Wednesday, 13 July 2011

Shared Space again

Following my post Byng Place and the influence of the anti-infrastructural "Shared Space" movement,  another cycling blogger has had a good go at those highly-paid urban designers who think that replacing tarmac and York stone with granite setts somehow achieves an urban nirvana in which all road-users interact in a relaxed and non-threatening manner with another, and all the problems created by motor traffic magically disappear. He has some good info on the Exhibition Road, London SW7, scheme. (This seems to have been going on forever – I have emails from 2005 describing it as "forthcoming", and it is still not finished. No wonder it is costing £27 million for just 750m of road. That's £36,000 per metre. Somehow Britain managed to build most of its railway network in nine years between 1836 and 1845.)
He also has some interesting data from studies that show how pedestrians actually behave in Shared Space environments. Surprise surprise, when traffic speeds or volumes are above a very low level, the space isn't shared at all, pedestrians defer to motor traffic, and keep to the side of the road, where the pavements should be, and only cross when there are gaps in the traffic. Plus ça very expensive change.

He also posts a video of Byng Place which shows nicely how this 150m long £1 million Shared Space (that's a cost of only £6,600 per metre – a bargain), that I discussed in my piece, construction of which which involved the removal of the pioneering segregated cycle track here, works in practice. Here it is. Note how no pedestrians attempt to share the space with the motor vehicles. Marvel particularly at the woman dashing for her life, nearly being run down by an ambulance about 30 seconds in.

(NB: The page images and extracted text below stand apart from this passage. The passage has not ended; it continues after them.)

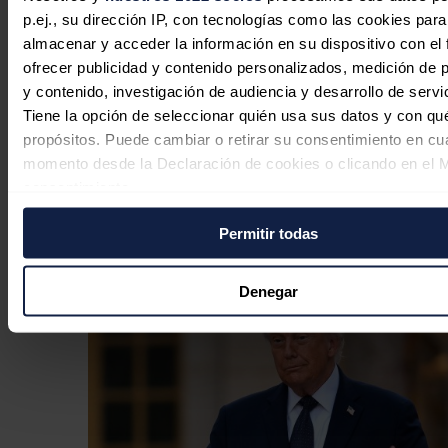
p.ej., su dirección IP, con tecnologías como las cookies para
almacenar y acceder la información en su dispositivo con el 
ofrecer publicidad y contenido personalizados, medición de p
y contenido, investigación de audiencia y desarrollo de servi
Tiene la opción de seleccionar quién usa sus datos y con qu
propósitos. Puede cambiar o retirar su consentimiento en cu
EEUU ve posible un acuerdo con Irán
momento desde la Declaración de cookies o clicando en el 
consentimiento.
"hoy o mañana" para reabrir el
estrecho de Ormuz
Permitir todas
Si lo permite, también quisiéramos:
Redacción
04/08/2026
Recopilar información sobre su ubicación geográfica
puede tener una precisión de varios metros
Denegar
Identificar su dispositivo analizándolo activamente p
características específicas (huellas digitales)
Obtenga más información sobre cómo se procesan sus dato
personales y establezca sus preferencias en la
sección de 
Puede cambiar o retirar su consentimiento en cualquier mo
la Declaración de cookies.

No wonder the author entitles his piece The delusion of "shared space" as an urban transport panacea. The tragedy of all this is that the money being wasted on these mis-conceived, modish street makeovers could be being spent on creating the type of infrastructure that is proven to get large numbers of people on bikes. To get a real "cycling revolution", we wouldn't have to spend any more than we are spending at the moment on superficial street alterations, we would just need to get the money that is being mis-spent at the moment directed to the measures that we know will work. A future post will demonstrate this point in more detail.